#### [TEXT SHOWN]

· · · · · · ·

Public Defined Contribution (DC)

Alaska Division of Retirement and Benefits

Kathy Lea
Chief Pension Officer, Alaska Division of Retirement and Benefits
  • Plan(s)
    457(b); 401(a)—Social Security replacement
  • Total Plan Assets
  • Number of Participants
    107,477 in 457(b)
  • Participation Rate
    38% for voluntary 457(b); all belong to 401(a)
  • Average Deferral Rate
    7.8% for 457(b)
  • Default Deferral Rate
    Not reported
  • Default Investment
    Not reported
  • Automatic Enrollment
  • Automatic Escalation
  • Employer Contribution
    0%–6% for 457(b)
  • Provider(s)
    Empower Retirement
  • Financial Wellness Educator(s)
    Empower Retirement

In-person participant education is difficult in Alaska, where 80% of the state has no road system.

If you superimpose a map of Alaska over one of the U.S. mainland, our 49th state would stretch, north to south, from Florida to Canada, says Chief Pension Officer Kathy Lea of the Alaska Division of Retirement and Benefits in Juneau, Alaska. “I know other states have geographical challenges, but maybe not as many as we do.”

The reality that offices may lie at great distances from each other poses some major challenges for educating participants in Alaska’s retirement system, says Roberto Aceveda, Juneau-based counseling and benefit education manager. “Our phones don’t work that great, internet service doesn’t work that great unless you’re in a major city, and a mailing may take two to three weeks to arrive,” he says.

Not surprisingly for such a big state, the cultures of different areas also vary widely. “We had a major communications breakdown, especially when it comes to the far north and the outlying villages and small towns,” he says. “We knew we weren’t ‘getting to’ everybody—not even close.”

In 2018, Division of Retirement and Benefits staff members attending their annual strategic-planning session with recordkeeper Empower Retirement decided to step up the education efforts. That led to an almost 30% year-over-year increase in 457(b) plan enrollments in 2018 and a 35% jump last year. The lifetime income score utilized by Empower to project these participants’ retirement-income replacement levels also increased by 10 percentage points, from 59% retirement-income replacement in 2017 to 69% in 2019.

· · · · · · ·

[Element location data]
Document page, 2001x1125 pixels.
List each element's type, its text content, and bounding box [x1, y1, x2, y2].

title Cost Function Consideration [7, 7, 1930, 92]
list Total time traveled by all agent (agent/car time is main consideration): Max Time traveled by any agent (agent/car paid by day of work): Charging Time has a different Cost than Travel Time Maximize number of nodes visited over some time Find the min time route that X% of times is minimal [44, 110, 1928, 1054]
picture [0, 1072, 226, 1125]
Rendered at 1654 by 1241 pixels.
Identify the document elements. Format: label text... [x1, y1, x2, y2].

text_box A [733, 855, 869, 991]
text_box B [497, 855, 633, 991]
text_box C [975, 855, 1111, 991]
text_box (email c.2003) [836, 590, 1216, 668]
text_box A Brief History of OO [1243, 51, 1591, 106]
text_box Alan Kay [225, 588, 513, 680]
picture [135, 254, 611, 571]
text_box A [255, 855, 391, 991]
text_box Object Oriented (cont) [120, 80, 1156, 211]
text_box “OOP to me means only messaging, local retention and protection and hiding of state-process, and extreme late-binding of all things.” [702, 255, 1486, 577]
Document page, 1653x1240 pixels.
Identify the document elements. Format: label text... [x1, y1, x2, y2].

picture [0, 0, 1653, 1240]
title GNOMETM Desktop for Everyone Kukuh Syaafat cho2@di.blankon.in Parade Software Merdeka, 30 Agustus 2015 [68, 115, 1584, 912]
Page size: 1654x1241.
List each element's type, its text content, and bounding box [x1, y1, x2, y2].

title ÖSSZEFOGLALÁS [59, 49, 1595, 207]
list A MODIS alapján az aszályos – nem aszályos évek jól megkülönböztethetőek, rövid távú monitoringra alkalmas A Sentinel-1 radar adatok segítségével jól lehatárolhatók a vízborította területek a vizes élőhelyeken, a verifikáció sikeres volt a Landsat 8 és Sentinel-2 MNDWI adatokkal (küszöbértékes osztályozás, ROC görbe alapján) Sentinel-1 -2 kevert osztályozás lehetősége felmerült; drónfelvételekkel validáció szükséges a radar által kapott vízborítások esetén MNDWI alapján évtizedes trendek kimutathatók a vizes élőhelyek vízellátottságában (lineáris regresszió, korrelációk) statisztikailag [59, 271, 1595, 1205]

· · · · · · ·

#### [INSTRUCTIONS FOR THE TASK]
According to the Alaska retirement text, what percentage of the state has no road system?

#### [SOLUTION TO THIS PROBLEM]
80% of Alaska has no road system.